In the course of his research since 2004, Deer discovered that Wakefield had a major conflict of interest when he presented his research. Contrary to the “dispassionate scientist” he represented himself as, Wakefield was paid $750,000 by lawyers representing scientists developing an alternative vaccine to replace MMR. He was thereafter paid on an ongoing basis to keep the story brewing.

Wakefield’s data was found to be skewed and manipulated. The children studied didn’t necessarily have autism nor did they develop problems after the vaccine was given. He selected and recruited cases. He didn’t report symptoms correctly He changed diagnoses.

After seven years of ongoing study and court cases, judges allowed Deer and a medical panel to review the medical charts of children cited in Wakefield’s study. Public hearings were held for 217 days. The verdict. Autism? No. Within 12 days of receiving the vaccine? No.

Wakefield has been found guilty of three dozen charges of fraud, four of dishonesty, and twelve involving the abuse of developmentally disabled children. His medical license was revoked in 2010 and the medical journals he was originally published in – Lancet and the British Medical Journal – have called his research findings an “elaborate fraud.” Did they think he may have made a mistake in his research? Might he merely be incompetent? “No,” they said. He intended to mislead.

I heard Deer at the Ryerson School of Journalism today. Speaking to budding journalists, he emphasized the role newspapers played in the scandal by courting an audience through fear and pity. Front page photographs of teary-eyed mothers holding their disabled children sell newspapers. Courting fears about vaccines sell newspapers, too. So much so, an epidemic of mumps erupted in England in 2008 based on the reduced numbers of children being vaccinated.
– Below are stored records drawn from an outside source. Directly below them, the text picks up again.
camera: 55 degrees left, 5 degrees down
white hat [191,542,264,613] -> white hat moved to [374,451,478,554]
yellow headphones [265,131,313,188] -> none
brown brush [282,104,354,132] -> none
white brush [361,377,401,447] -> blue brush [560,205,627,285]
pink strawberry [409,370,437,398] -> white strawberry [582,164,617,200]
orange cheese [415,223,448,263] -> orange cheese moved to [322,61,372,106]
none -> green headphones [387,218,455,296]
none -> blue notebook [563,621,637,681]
But most importantly, Deer cited the shabby and oftentimes complete lack of homework from journalists covering the story.
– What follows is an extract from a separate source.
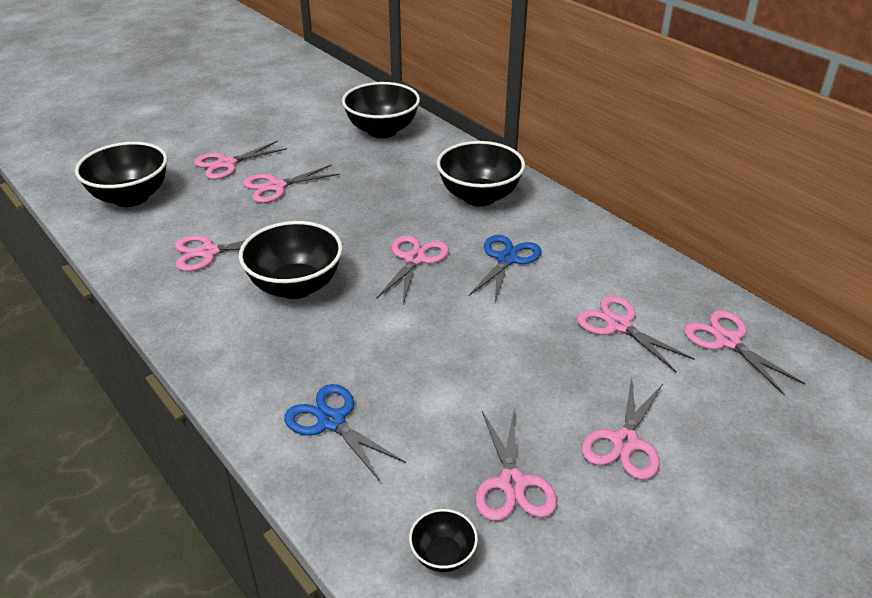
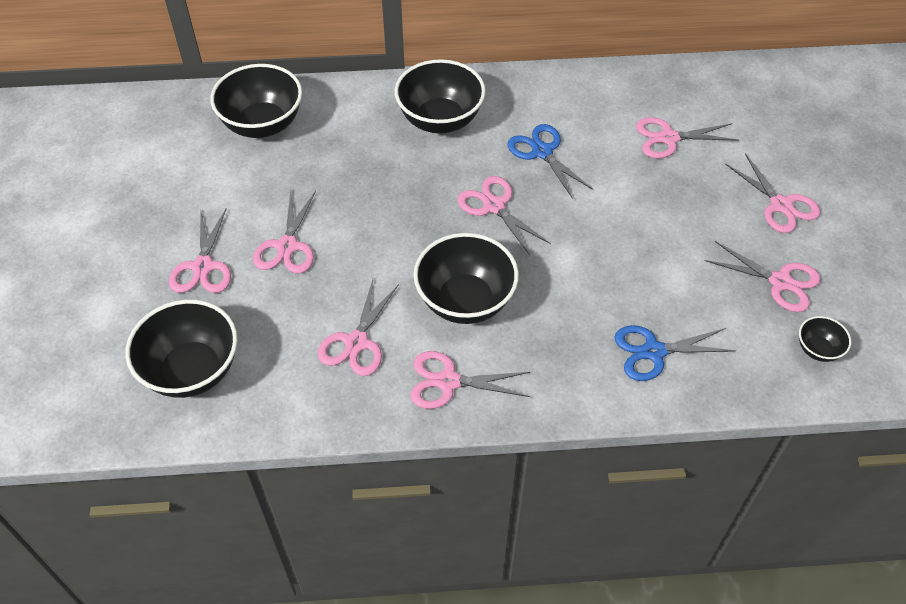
camera: 55 degrees left, 15 degrees up
pink scissors [684,310,806,395] -> pink scissors moved to [410,351,530,409]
In 2004, ten of the thirteen doctors who originally reviewed Wakefield’s studies withdrew their claims that the study was valid. Instead of looking closely at their evidence or how their original review of Wakefield’s data had been faulty, the headlines were asking “Is Wakefield being grievously smeared and abused?" Was there a conspiracy to debunk him? Was he a victim of Big Pharma or other dark forces? Was he David to their Goliath?
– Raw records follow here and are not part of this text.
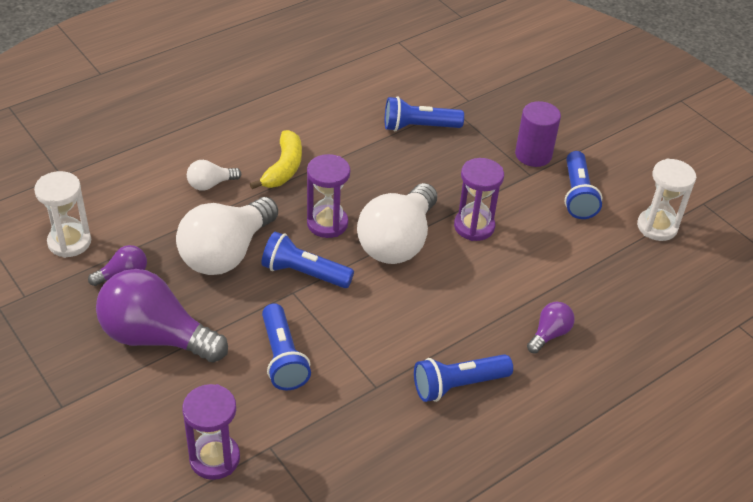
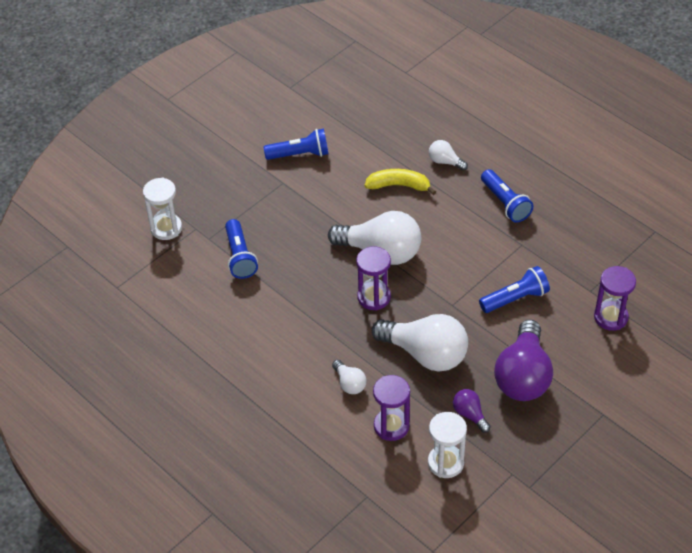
camera: 95 degrees left, 5 degrees up
yellow banana [250,130,302,189] -> yellow banana moved to [365,169,436,195]
blue flashlight [261,232,354,288] -> none
purple hourglass [454,158,504,241] -> purple hourglass moved to [373,375,410,441]
purple cylinder [515,101,561,167] -> none
purple light bulb [527,302,575,354] -> white light bulb [429,140,468,171]
white hourglass [637,158,696,241] -> white hourglass moved to [143,177,182,240]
Deer is sympathetic to the strong (and large) lobby of parents who have children with autism who see Wakefield as a brave hero who dared to stand up and take on the medical establishment, only, in the end, to be crushed by them.

No amount of scientific data or ‘expert opinion’ is going to change minds about Wakefield or connection between the vaccine and autism. People cling to their conspiracy theories, and it’s understandable. Governments perpetrate conspiracies. Corporations, including Big Pharma have themselves created false data. Experts lie.

That’s why we need good, old-fashioned slogging journalists like Brian Deer. But in the day and age of newspapers with reduced budgets, they can’t afford to pay people like Brian to do the tedious and prolonged investigations required to get to the bottom of stories like this. And not everyone knows how to ask the right questions.

Deer worries about this, too, and believes the internet may feed into the problem. “This story reminded me of the HIV doesn’t cause AIDS campaign.  The internet can be a superb “crank magnet” and source of misinformation. It can bring people together who are nasty, not well-meaning or have axes to grind. It becomes a vortex of dissent and confusion.” Fears can be kept alive in this new environment, he says, because people pass themselves off as experts. “In previous decades, people could be abusive in their own communities. Now they can go online and fan flames internationally. They draw people together and galvanize them in a cause.”

We mustn’t underestimate the need for solid, fact-finding journalism, especially in stories that make us feel pity and fear. If we don’t demand it, lazy or sensation-seeking journalists are just adding to the pool of people, like Wakefield, who know how easy it is to manipulate us with stories about good and evil.

The world is so much less complex when we know who’s good and who’s bad. That’s why we need more people like Brian Deer when the two are hard to tell apart.